Energy bills are rising because the price cap, which is the maximum amount a supplier can charge for a unit of energy, is also increasing. The cap was introduced back in 2019 and it’s designed to safeguard 11 million customers on standard variable tariffs and four million homes who use prepayment meters.
The price cap puts a ceiling on the price a customer pays for a single unit of gas and electricity. As a result, it is a cap for prices, not bills. Due to this, customers should not use the price cap to save money on their bills and it should only ever be seen as a backstop.
A new energy price cap is announced twice per year. Back in April, it rose by £96. In October, it will rise by £139. As a result, customers on standard variable tariffs are seeing their bills rise substantially for the second time this year.
However, although bills are rising with the new price cap, it’s important to point out that these customers are still expected to experience savings when compared with the amount they’d pay if the cap didn’t exist. But, although it’s currently estimated that the price cap saves these customers around £100 each year, those affected could save even more by switching provider.

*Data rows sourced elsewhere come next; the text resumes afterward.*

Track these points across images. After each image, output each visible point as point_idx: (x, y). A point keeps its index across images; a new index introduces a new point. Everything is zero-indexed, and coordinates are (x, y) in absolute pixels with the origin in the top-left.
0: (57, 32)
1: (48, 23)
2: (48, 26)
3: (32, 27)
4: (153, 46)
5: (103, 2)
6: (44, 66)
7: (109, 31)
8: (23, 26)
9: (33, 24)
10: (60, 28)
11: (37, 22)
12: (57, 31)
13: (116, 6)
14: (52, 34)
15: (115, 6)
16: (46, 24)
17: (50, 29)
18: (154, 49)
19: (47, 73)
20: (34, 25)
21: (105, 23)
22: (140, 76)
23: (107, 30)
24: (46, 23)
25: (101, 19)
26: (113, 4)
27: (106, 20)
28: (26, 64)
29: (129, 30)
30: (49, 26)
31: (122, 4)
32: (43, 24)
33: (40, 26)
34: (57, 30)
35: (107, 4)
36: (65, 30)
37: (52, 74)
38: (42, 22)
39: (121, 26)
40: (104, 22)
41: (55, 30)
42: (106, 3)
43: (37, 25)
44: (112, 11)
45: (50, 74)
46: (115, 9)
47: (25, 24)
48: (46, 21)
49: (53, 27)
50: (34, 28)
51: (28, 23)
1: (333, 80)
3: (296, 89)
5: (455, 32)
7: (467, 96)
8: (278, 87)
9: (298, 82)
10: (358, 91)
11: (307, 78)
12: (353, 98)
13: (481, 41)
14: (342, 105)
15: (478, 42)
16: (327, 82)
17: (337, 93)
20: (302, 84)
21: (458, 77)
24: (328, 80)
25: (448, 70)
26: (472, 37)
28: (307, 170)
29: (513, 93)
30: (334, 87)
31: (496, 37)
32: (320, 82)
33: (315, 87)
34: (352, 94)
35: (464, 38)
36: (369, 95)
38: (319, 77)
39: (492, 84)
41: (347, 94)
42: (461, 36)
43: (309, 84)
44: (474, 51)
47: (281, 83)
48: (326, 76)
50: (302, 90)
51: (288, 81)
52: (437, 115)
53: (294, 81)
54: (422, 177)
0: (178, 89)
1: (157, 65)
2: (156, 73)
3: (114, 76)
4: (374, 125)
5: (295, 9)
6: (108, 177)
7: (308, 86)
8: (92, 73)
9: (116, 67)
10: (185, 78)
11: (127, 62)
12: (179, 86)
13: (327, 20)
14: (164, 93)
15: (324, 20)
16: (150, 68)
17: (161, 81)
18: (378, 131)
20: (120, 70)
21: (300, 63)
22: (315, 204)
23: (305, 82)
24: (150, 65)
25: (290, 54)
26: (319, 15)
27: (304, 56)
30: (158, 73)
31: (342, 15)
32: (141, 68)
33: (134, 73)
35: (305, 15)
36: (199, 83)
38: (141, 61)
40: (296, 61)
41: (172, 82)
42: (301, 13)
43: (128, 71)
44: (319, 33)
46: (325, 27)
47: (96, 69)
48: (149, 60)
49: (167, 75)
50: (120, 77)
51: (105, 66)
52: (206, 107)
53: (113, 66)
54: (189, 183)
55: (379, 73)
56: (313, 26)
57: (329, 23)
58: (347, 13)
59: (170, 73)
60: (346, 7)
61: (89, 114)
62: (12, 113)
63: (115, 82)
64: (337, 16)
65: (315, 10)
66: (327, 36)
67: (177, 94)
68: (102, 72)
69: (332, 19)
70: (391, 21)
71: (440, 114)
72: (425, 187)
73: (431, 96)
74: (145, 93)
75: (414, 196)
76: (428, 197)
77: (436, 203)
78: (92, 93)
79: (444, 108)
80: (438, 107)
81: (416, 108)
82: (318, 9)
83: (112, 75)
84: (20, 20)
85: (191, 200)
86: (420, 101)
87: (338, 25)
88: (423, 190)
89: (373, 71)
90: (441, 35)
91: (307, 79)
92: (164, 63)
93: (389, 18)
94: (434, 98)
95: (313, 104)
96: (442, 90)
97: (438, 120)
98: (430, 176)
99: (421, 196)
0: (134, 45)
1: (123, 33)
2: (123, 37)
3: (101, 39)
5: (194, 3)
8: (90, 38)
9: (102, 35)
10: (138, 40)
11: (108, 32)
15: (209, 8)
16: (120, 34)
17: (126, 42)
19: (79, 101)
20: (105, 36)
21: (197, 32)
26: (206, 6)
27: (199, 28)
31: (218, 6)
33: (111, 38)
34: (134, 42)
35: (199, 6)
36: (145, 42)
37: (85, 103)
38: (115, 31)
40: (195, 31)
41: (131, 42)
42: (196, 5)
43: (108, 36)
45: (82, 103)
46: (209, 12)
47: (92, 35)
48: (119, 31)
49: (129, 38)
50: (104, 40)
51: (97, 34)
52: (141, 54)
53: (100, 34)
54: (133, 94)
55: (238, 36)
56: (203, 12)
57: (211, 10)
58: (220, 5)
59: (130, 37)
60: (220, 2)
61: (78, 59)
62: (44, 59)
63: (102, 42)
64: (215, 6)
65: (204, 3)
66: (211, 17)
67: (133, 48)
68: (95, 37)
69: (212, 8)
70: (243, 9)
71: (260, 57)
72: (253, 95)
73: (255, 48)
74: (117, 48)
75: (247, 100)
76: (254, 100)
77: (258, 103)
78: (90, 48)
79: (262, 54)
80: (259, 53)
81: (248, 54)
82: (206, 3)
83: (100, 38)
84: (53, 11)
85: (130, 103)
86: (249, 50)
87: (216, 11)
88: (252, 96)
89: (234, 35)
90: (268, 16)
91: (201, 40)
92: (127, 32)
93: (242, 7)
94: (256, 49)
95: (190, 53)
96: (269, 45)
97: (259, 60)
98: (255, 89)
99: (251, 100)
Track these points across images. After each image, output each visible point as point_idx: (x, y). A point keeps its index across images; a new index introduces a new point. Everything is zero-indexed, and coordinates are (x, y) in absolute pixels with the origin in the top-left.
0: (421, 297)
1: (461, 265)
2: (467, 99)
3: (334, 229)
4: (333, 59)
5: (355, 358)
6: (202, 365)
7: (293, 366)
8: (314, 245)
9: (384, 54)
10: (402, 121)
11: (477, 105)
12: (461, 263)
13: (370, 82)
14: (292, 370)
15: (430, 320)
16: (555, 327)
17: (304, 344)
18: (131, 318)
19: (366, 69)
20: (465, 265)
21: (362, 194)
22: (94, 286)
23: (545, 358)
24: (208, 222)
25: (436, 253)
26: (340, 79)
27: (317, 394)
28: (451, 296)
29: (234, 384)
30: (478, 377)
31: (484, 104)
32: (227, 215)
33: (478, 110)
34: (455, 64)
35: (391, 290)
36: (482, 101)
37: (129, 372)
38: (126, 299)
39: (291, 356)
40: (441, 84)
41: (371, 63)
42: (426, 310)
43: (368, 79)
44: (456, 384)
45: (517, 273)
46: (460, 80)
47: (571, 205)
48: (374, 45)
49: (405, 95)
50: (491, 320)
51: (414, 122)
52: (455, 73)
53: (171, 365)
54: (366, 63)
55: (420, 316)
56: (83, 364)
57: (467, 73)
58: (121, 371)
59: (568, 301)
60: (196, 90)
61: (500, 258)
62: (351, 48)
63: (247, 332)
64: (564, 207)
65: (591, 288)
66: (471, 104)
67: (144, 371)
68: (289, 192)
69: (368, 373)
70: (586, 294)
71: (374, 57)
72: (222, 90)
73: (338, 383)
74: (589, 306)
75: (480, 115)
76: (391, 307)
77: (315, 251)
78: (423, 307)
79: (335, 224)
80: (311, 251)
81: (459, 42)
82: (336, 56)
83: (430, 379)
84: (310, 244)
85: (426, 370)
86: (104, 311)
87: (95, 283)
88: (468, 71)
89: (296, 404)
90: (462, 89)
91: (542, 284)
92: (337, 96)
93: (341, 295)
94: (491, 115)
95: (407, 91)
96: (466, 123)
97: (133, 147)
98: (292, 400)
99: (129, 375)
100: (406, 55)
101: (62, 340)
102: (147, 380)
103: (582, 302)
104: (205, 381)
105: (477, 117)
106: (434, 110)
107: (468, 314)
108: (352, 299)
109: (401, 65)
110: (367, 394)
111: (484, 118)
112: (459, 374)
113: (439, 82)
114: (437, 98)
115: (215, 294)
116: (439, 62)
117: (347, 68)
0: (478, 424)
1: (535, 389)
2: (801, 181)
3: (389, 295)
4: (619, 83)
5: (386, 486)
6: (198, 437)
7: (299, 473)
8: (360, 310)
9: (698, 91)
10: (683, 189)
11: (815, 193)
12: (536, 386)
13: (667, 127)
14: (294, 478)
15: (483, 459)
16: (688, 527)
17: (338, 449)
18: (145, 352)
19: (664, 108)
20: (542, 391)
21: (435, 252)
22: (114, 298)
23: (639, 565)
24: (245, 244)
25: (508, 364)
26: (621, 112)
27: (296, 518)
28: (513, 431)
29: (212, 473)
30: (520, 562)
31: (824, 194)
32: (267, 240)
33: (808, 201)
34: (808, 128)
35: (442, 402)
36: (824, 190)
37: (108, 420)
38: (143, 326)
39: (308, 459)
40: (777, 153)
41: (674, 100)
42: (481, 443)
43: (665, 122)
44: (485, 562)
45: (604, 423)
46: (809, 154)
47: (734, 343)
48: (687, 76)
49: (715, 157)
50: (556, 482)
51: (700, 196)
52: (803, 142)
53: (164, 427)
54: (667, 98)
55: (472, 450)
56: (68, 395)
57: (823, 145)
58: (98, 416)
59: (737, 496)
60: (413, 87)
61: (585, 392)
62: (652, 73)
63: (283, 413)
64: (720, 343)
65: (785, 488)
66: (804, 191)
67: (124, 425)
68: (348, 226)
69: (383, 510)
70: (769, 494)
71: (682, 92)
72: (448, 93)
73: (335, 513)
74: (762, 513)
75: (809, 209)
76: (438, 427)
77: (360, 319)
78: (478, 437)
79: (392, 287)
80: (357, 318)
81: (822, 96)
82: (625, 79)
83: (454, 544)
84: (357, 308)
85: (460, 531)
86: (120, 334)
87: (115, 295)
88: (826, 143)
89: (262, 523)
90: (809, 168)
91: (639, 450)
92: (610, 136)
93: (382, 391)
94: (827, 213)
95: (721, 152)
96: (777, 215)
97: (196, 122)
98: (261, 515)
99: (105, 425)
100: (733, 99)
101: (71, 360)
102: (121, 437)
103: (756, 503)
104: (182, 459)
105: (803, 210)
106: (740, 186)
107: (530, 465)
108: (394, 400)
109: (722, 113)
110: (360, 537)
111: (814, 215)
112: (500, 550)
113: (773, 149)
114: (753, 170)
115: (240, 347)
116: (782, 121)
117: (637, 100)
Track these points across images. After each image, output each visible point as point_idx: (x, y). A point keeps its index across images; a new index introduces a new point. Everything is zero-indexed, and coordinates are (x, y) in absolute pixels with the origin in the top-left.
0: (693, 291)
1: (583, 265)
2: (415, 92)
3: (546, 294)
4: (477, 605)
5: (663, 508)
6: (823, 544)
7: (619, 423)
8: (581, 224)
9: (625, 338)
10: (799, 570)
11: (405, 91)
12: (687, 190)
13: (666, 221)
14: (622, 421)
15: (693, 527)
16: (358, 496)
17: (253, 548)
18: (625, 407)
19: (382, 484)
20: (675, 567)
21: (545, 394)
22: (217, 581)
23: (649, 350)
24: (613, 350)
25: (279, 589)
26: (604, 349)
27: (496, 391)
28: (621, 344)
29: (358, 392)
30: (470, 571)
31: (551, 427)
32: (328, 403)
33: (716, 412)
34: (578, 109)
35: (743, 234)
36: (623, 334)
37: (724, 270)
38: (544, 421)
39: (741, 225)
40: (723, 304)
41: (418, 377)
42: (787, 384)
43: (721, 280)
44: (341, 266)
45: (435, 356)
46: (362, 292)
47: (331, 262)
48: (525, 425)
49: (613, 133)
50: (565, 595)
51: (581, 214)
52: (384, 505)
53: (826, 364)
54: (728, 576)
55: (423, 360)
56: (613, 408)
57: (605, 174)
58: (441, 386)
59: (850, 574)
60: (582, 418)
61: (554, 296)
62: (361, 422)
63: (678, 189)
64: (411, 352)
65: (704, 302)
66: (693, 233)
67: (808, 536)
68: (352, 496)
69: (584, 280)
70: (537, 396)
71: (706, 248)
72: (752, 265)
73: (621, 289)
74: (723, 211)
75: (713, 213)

Ofgem sets the price cap after examining a number of factors. This time, rising wholesale prices, increased demand and a lower supply of gas imports have all contributed to the price increase.
In the last six months, it’s estimated that wholesale gas prices have more than doubled. Subsequently, with market costs rising, the new price cap reflects the increased price suppliers are paying for wholesale energy, with these costs being passed onto the consumer.